Modern Warfare 3 Jeeps: Trading Real Adventure for Fake War
Jeep Wranglers used to be the sexiest cars on the road—at least, in my humble opinion. Long before SUVs came along with their showy moon roofs and cushy seat heaters, the original boxy, rugged Jeeps were the ultimate all-purpose, manly sort of vehicle that telegraphed two things about its driver: I’m no stranger to adventure and I can haul anything from a both the stack of firewood I just chopped to that leather chair from Crate and Barrel you’ve been eying. Hot.
But now comes news that Jeep Wrangler is releasing a limited edition Call of Duty: Modern Warfare 3 Jeep Wrangler.
What the hell, Jeep?
As a non-gamer, here’s what I know about Modern Warfare 3: It’s one of those uber-realistic virtual war games. It involves things like blood splatters on the screen and shooting people in the head. While one might think that the last decade of actual warfare and bloodshed and devastation might deter the popularity of such pastimes, no, it’s actually the third in a series of games that make up the most popular video game franchise ever with something like 30 million fans and $3 billion in profits.

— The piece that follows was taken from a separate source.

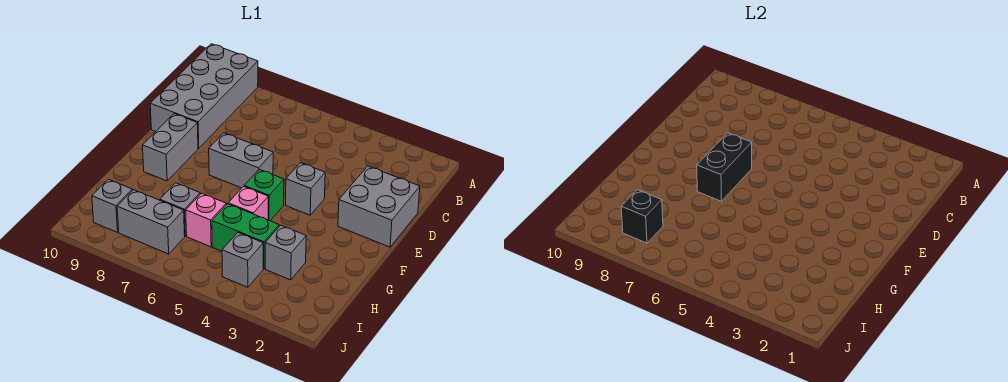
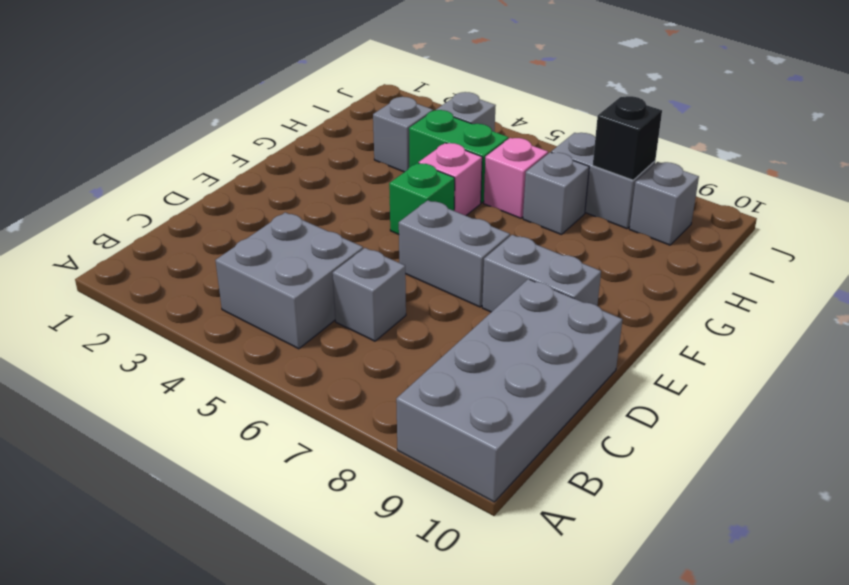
grey 2x2 brick [338,166,420,247] -> grey 2x2 brick moved to [215,212,363,349]
grey 1x1 brick [286,163,325,215] -> grey 1x1 brick moved to [333,248,406,341]
black 1x2 brick [697,133,752,201] -> none
grey 1x2 brick [143,114,198,181] -> grey 1x2 brick turned to [482,235,601,312]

So while it’s no surprise that a company like Jeep would want to tap into that demo (the Army tie-in must be hard to resist), it is surprising that they’re doing it in such a lame way. The MW3 Jeep Wrangler starts at $36,495, and features MW3 graphics on the fenders, on the spare tire cover and in the cabin; advertisements promise “The Toughest Car in the World. Any World.” (Snicker.) If this Jeep also telegraphs two things about its driver, it’s more along these lines: I’m not stranger to (virtual) adventure and Video games have poisoned my judgment as a consumer.
Because there’s something larger—and weirder—to discuss than the sexiness (or utter and total lack thereof) of this new Jeep, and that’s a thought conveyed in one review I read: “[E]ven if you aren’t a gamer,” the reviewer enthuses, “it looks pretty neat and gives Jeep an alternative environment (apart from mountains and streams) to place the Wrangler.”
Um, guys? We are aware that this “alternative environment” is a fake war zone, right? While I don’t get the appeal of pretending that one’s vehicle is in the midst of human agony and brutality, one thing we all can agree on is that this car is about the fantasy of combat, right? It’s just a giant rolling reference to a macho video game that people play sitting on their couches (not so macho, guys), and that, Jeep Wrangler, just seems to be an affront to everything you once stood for, at least to me: a certain masculinity, a rugged individualism, the great outdoors, wood-chopping.
It’s a terrible idea on at least one other front: About the last thing we need on the Schuylkill is any more road warriors.